◆ What to do:
Search the records below for the line containing "X0060000Y0251186D03*". Output that line and all later lines exactly; output nothing else.

◆ Listed entries:
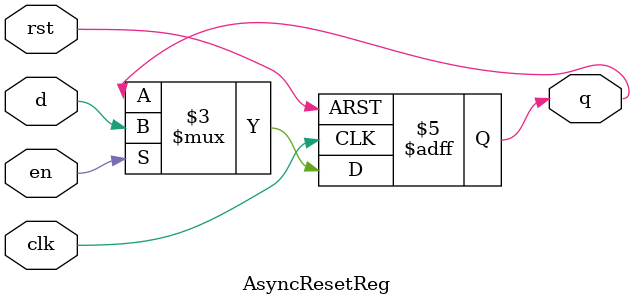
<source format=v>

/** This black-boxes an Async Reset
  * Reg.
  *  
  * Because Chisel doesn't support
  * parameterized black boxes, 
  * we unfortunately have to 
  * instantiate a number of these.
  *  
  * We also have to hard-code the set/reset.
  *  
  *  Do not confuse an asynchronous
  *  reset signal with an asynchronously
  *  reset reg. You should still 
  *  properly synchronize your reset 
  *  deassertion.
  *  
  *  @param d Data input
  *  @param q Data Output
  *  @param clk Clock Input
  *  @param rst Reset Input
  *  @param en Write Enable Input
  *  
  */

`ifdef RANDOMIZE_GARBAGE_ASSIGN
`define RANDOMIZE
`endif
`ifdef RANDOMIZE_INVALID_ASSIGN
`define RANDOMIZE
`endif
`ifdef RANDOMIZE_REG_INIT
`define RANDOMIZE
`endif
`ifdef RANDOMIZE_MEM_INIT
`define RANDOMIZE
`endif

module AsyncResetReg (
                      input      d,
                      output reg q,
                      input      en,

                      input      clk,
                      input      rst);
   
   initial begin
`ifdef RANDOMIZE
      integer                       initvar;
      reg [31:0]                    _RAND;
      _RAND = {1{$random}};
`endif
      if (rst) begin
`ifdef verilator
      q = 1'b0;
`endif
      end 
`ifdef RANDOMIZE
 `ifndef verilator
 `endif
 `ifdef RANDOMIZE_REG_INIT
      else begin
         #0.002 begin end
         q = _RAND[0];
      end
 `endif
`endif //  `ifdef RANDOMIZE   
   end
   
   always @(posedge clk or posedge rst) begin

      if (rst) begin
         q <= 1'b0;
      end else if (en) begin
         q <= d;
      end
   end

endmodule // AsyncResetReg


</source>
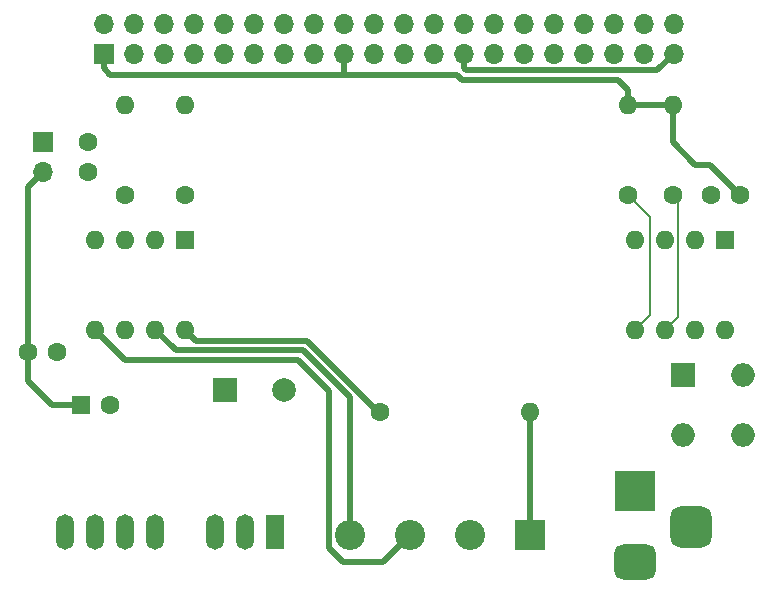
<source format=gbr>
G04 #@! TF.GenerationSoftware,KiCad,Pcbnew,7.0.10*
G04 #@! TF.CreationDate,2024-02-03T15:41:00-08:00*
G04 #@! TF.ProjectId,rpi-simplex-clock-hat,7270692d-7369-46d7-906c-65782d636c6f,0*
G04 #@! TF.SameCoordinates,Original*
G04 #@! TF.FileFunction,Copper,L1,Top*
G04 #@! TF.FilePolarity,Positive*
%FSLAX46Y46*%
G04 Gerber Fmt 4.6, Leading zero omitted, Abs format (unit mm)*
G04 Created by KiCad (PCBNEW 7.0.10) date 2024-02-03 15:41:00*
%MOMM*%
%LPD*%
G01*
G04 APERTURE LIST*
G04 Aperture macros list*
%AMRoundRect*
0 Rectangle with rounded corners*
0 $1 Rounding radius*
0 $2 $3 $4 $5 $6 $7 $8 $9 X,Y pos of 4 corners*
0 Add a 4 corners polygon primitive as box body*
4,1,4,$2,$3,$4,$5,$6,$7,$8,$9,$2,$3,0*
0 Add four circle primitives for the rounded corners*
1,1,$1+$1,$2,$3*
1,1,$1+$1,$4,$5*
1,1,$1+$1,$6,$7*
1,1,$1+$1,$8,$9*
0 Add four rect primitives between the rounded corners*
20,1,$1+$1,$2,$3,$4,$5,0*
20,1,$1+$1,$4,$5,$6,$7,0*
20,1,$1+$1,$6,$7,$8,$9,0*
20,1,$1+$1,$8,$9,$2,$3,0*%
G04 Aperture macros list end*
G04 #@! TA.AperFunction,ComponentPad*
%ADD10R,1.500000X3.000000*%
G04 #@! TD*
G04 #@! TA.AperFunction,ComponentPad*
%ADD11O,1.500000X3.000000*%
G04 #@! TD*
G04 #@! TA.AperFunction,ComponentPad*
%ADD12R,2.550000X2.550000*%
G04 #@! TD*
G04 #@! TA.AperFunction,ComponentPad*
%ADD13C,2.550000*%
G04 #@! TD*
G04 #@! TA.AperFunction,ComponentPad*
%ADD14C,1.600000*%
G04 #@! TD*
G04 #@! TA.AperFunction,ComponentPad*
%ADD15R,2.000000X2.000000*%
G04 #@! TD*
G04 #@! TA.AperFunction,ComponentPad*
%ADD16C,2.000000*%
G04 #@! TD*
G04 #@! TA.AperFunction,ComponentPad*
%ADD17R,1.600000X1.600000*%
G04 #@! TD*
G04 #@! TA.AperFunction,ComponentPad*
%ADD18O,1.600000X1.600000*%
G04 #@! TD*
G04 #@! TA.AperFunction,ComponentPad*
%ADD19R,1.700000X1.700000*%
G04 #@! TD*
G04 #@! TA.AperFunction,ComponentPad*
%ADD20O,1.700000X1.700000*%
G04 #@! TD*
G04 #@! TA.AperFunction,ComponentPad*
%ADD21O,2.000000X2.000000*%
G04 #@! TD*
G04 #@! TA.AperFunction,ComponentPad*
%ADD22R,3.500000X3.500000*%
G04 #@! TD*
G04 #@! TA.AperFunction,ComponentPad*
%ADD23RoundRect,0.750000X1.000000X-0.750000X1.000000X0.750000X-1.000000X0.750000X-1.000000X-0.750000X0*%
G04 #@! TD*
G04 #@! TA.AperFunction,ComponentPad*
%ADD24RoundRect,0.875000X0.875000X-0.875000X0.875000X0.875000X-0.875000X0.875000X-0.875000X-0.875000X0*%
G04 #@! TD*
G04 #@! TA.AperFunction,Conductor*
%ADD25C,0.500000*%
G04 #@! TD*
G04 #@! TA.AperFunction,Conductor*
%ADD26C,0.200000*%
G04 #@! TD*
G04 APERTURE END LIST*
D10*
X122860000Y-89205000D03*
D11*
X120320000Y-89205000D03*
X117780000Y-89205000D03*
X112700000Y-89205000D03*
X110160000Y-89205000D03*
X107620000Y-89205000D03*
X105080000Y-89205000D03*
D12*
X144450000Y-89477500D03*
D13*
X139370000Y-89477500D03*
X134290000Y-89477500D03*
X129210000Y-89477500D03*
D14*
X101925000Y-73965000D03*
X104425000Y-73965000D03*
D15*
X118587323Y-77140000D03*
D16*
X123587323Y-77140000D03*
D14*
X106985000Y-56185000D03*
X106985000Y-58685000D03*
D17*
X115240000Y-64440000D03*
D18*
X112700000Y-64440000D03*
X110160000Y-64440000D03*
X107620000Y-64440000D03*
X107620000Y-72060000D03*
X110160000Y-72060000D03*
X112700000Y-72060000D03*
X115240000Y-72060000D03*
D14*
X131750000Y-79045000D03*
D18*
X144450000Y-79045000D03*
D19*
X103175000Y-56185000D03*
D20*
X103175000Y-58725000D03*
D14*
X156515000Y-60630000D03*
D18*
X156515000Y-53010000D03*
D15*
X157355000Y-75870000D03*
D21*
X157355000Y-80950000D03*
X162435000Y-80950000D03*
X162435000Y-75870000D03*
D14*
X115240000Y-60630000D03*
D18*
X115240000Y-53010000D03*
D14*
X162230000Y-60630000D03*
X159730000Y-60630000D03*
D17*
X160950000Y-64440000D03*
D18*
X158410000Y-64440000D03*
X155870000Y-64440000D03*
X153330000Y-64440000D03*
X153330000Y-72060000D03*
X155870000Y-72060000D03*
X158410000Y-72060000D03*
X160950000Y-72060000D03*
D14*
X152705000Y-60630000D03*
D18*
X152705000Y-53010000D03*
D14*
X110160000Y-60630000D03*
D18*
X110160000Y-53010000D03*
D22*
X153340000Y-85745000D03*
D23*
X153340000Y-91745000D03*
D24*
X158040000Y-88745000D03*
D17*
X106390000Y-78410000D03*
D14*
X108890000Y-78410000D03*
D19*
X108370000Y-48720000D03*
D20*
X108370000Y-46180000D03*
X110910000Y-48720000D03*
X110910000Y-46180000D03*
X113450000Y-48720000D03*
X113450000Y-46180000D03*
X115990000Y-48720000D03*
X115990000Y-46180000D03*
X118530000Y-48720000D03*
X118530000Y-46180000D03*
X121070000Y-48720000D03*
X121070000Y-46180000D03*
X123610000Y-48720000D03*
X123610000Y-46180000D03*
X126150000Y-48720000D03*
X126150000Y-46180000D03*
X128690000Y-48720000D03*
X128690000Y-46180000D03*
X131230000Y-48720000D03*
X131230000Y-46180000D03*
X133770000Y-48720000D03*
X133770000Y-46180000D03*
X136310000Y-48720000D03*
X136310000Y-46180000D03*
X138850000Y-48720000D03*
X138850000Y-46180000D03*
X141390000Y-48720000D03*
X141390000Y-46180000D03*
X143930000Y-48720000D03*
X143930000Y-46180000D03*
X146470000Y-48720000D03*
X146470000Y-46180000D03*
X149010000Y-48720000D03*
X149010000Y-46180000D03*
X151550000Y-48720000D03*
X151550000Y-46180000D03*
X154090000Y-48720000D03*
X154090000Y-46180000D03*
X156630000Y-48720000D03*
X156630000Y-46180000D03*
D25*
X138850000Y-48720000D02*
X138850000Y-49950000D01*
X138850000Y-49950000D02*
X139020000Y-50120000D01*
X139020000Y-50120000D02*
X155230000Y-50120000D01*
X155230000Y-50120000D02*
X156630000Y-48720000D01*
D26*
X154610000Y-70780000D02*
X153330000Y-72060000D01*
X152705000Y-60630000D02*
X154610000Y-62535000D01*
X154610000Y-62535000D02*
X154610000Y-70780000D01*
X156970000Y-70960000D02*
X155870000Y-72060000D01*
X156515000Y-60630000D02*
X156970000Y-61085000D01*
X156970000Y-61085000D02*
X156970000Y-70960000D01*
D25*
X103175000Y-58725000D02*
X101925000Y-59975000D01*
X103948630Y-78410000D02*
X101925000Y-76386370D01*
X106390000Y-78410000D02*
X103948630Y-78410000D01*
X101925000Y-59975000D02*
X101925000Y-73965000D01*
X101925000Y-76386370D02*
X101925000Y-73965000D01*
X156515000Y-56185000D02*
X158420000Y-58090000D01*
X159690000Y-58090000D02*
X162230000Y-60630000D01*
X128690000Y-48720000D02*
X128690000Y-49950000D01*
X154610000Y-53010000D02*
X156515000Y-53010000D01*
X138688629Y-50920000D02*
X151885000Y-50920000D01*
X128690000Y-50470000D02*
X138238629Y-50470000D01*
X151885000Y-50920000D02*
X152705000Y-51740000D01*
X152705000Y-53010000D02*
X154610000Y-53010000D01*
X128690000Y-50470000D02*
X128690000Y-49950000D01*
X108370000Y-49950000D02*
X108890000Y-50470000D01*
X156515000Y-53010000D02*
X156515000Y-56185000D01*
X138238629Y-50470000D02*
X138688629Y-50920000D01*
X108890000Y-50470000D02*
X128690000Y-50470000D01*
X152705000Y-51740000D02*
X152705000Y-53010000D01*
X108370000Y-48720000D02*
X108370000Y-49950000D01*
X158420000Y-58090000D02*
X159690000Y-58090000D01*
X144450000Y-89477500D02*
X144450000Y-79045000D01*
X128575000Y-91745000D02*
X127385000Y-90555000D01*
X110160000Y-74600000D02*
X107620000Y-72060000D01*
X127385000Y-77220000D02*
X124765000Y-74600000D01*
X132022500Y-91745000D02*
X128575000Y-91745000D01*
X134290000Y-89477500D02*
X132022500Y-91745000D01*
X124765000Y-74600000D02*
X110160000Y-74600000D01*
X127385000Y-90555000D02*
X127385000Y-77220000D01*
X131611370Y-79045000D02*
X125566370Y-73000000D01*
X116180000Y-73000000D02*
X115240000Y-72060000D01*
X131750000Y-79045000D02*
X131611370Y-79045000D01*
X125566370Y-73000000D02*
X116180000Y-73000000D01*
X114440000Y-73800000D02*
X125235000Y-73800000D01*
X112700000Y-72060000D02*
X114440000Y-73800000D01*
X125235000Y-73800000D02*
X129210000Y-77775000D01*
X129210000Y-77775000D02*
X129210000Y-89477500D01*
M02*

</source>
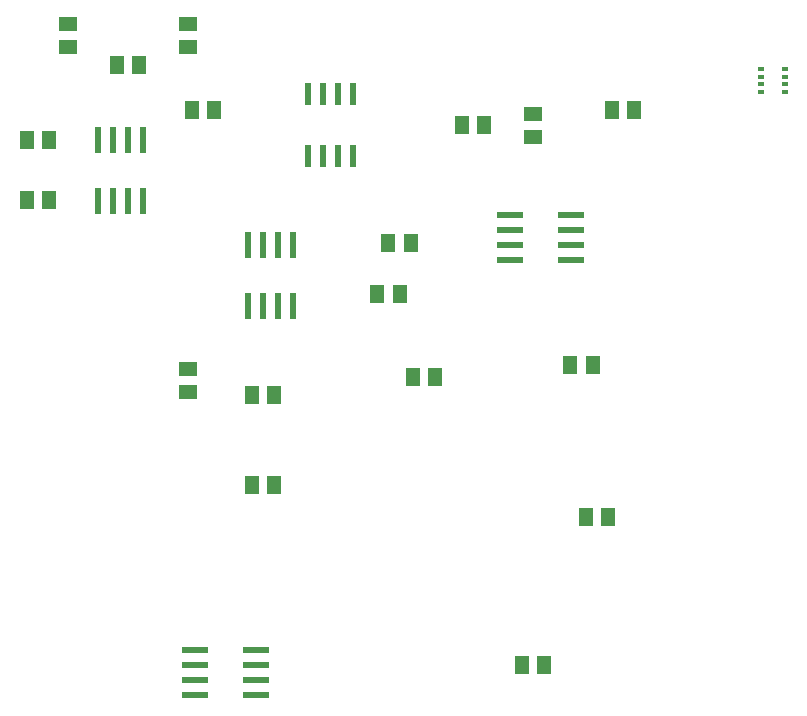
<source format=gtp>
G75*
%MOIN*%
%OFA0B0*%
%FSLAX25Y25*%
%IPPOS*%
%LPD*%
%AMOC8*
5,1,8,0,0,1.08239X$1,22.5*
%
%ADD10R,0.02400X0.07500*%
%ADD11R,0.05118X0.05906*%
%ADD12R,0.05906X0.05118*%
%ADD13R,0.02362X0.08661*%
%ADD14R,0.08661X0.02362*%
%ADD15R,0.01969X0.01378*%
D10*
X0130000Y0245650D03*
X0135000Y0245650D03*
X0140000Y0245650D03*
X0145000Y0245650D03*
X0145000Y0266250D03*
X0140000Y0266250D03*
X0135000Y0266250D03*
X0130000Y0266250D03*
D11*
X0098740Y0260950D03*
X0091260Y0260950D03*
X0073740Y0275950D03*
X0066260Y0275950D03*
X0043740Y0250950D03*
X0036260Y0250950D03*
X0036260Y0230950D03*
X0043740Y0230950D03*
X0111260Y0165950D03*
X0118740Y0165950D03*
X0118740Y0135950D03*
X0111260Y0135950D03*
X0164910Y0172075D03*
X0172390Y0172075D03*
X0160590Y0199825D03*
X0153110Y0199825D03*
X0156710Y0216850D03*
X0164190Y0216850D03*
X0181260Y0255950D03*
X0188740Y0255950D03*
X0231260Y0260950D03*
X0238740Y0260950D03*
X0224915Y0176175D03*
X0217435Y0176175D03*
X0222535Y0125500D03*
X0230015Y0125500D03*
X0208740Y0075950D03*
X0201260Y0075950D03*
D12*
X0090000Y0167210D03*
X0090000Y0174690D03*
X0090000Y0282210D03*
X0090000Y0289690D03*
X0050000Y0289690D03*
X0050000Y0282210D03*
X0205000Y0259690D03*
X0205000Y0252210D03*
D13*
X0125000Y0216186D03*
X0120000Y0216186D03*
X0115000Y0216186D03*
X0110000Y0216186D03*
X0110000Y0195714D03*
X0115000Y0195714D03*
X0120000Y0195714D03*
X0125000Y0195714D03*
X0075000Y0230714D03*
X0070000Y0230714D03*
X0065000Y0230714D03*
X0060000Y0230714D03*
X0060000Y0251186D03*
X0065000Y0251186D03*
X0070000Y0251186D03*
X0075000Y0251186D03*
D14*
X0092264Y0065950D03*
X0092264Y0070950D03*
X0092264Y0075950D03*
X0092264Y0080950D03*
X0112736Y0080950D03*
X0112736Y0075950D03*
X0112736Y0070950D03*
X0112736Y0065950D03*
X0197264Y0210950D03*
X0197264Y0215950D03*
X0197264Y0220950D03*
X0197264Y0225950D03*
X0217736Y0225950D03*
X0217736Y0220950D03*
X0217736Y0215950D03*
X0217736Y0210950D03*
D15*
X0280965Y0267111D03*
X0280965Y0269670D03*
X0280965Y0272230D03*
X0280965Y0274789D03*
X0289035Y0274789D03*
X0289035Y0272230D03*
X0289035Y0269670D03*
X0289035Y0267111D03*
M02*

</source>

◆ Output for this exercise:
X0060000Y0251186D03*
X0065000Y0251186D03*
X0070000Y0251186D03*
X0075000Y0251186D03*
D14*
X0092264Y0065950D03*
X0092264Y0070950D03*
X0092264Y0075950D03*
X0092264Y0080950D03*
X0112736Y0080950D03*
X0112736Y0075950D03*
X0112736Y0070950D03*
X0112736Y0065950D03*
X0197264Y0210950D03*
X0197264Y0215950D03*
X0197264Y0220950D03*
X0197264Y0225950D03*
X0217736Y0225950D03*
X0217736Y0220950D03*
X0217736Y0215950D03*
X0217736Y0210950D03*
D15*
X0280965Y0267111D03*
X0280965Y0269670D03*
X0280965Y0272230D03*
X0280965Y0274789D03*
X0289035Y0274789D03*
X0289035Y0272230D03*
X0289035Y0269670D03*
X0289035Y0267111D03*
M02*

</source>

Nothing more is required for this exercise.